Oh, Joe. Let’s clear up just a few things so we can move on.
A few weeks after telling Black people that “you ain’t Black” if you’re not supporting him over Donald Trump, the presumptive Democratic nominee this week declared that "Unlike the African-American community, with notable exceptions, the Latino community is an incredibly diverse community with incredibly diverse attitudes about different things”—which many interpreted as his belief that there was little to no ideological or ethnic diversity among Blacks living in the U.S.
As the author of Black Ethnics: Race, Immigration, and the Pursuit of the American Dream, I have a few things to say to Biden, and anyone who may be confused by this latest mini-tempest, which he apologized for on Thursday night. First, Black voters know who Joe Biden is. He’s been a public servant for over 40 years and faithfully served as the No. 2 to the first Black president.
In that role he garnered an incredible reserve of goodwill among Black Democratic primary voters, especially older Black voters who have had the boot of American racism and oppression on their necks their entire lives—a force strong enough to deny them the full rights and privileges of American democracy, but not always strong enough to kill them.
Biden is one of those white Democrats that Black people know quite well: someone who is at times a bit too familiar, who has made missteps in the past and occasionally says inappropriate things, but who at the end of the day is learning from his mistakes and whose intent is largely not to do harm. Unlike the current president—who traffics in blatant white supremacy and uses Black people as a prop to boast about himself and his accomplishments for “the blacks” (when he actually has none),
Biden’s beliefs about Black Americans are sometimes still problematic, but they are not dangerous. Trump is an existential threat to Black people and our overall democracy.
We know that a 77-year-old of any race is not going to change that much. However, after Biden’s recent gaffes, he has been swift to apologize, contextualize, and try to learn and correct himself. That is more than can be sad for the president who prides himself on being loud and wrong. A man who refuses to ever apologize, no matter how egregious his words and deeds. And someone who uses his Black supporters as proof that he’s not racist. It’s a presidential version of “Look at my Black friend!”

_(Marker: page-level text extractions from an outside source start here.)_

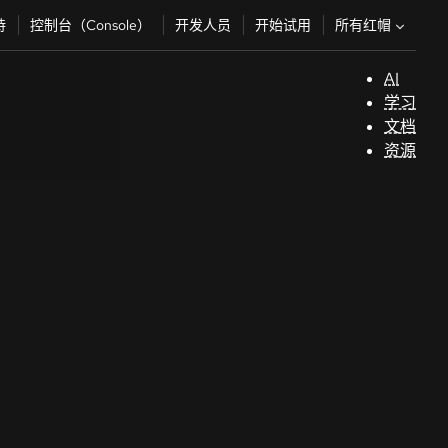
所有红帽
持
控制台（Console）
开发人员
开始试用
AI
支
学习
持
文档
资源
（
开
发
人
员
开
始
试
用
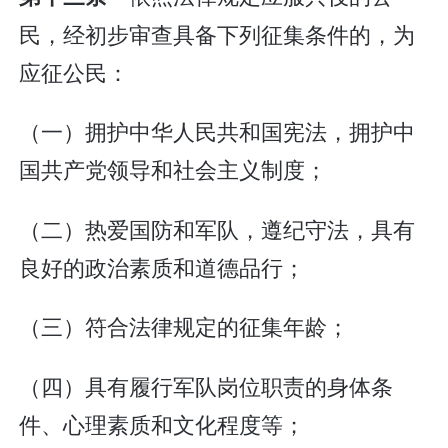
民，经初步审查具备下列征集条件的，为
应征公民：
（一）拥护中华人民共和国宪法，拥护中
国共产党领导和社会主义制度；
（二）热爱国防和军队，遵纪守法，具有
良好的政治素质和道德品行；
（三）符合法律规定的征集年龄；
（四）具有履行军队岗位职责的身体条
件、心理素质和文化程度等；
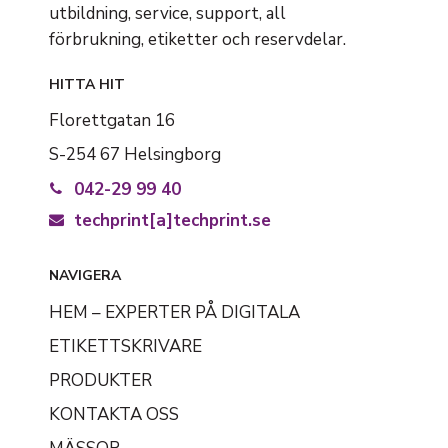
utbildning, service, support, all
förbrukning, etiketter och reservdelar.
HITTA HIT
Florettgatan 16
S-254 67 Helsingborg
042-29 99 40
techprint[a]techprint.se
NAVIGERA
HEM – EXPERTER PÅ DIGITALA
ETIKETTSKRIVARE
PRODUKTER
KONTAKTA OSS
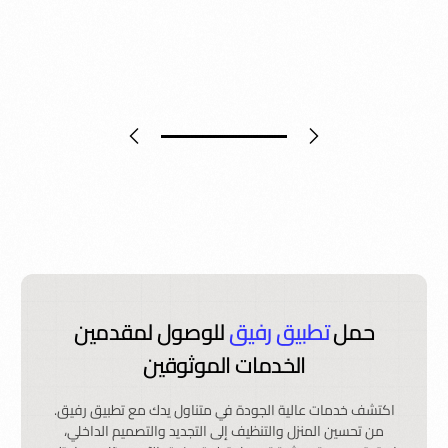
حمل
تطبيق رفيق
للوصول لمقدمين
الخدمات الموثوقين
اكتشف خدمات عالية الجودة في متناول يدك مع تطبيق رفيق.
من تحسين المنزل والتنظيف إلى التجديد والتصميم الداخلي،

Biden actually has a diverse staff, and a diverse Black staff more specifically. Hopefully his staff will help him understand a few things about the third largest racial group in the U.S. Blacks in America comprise roughly 13.5 percent of the total population with roughly 44 million people from the Caribbean, the continent of Africa, and descendants of U.S. chattel slavery. According to the Pew Research Center, “there were 4.2 million black immigrants living in the U.S. in 2016, up from 816,000 in 1980... Since 2000 alone, the number of black immigrants in the U.S. has risen 71%.” The voluntary immigration of Caribbean and African immigrants to the United States is often overlooked by politicians and policy makers and the cultural and partisan nuances are often ignored when all Blacks are lumped together, unlike Latinx and Asian-American groups. In addition, there are an estimated 3.5 million Black non-citizens currently residing in the U.S. Although the number of undocumented Black individuals are not growing at the same rate as people from Central America or Asia, Black undocumented people face greater rates of deportation due to residential segregation, systemic racism, and over-policing of Black communities across the nation.
There is also a rich history of Black migration from the South to Northern, Midwestern, and West Coast cities. And more recently, the (forced) migration of Blacks from major urban centers to the suburbs cannot be ignored. Therefore, when the president speaks of protecting the “suburbs” he ignores the fact that the share of blacks in large metro areas living in suburbs rose from 37 percent in 1990 to 51 percent in 2010 (Brookings).
Biden’s definition of Blackness must take into account the ethnic, geographic, and nuanced policy distinctions of Black voters. And although the vast majority of Black Americans vote for the Democratic party candidate in presidential elections, Biden would be wise to not ignore the conservative Black members of the party who vote Democratic largely due to the white nationalist nature of the Republican party. These Black voters may be more closely aligned with GOP policy positions on a woman’s right to choose, LGBTQ issues, labor policies, or foreign policy, yet vote for the Democratic nominee instead of supporting a party that has trafficked in blatant anti-Black racism in rhetoric and policy for the last fifty years.
Now is not the time for a purity test for Joe Biden. Blacks in America may not survive another four years of a Trump presidency, a Barr Department of Justice, rampant voter suppression and disenfranchisement, the eroding and defunding of the now majority POC public educational system, ignorance regarding climate change and environmental issues that disproportionately affect Black people and their health, a cavalier attitude toward a virus disproportionately killing Black people, and blatant incompetence on domestic and international relationships.
Sometimes we go to battle with the army we have. It’s not an ideal scenario, but neither is this version of American democracy.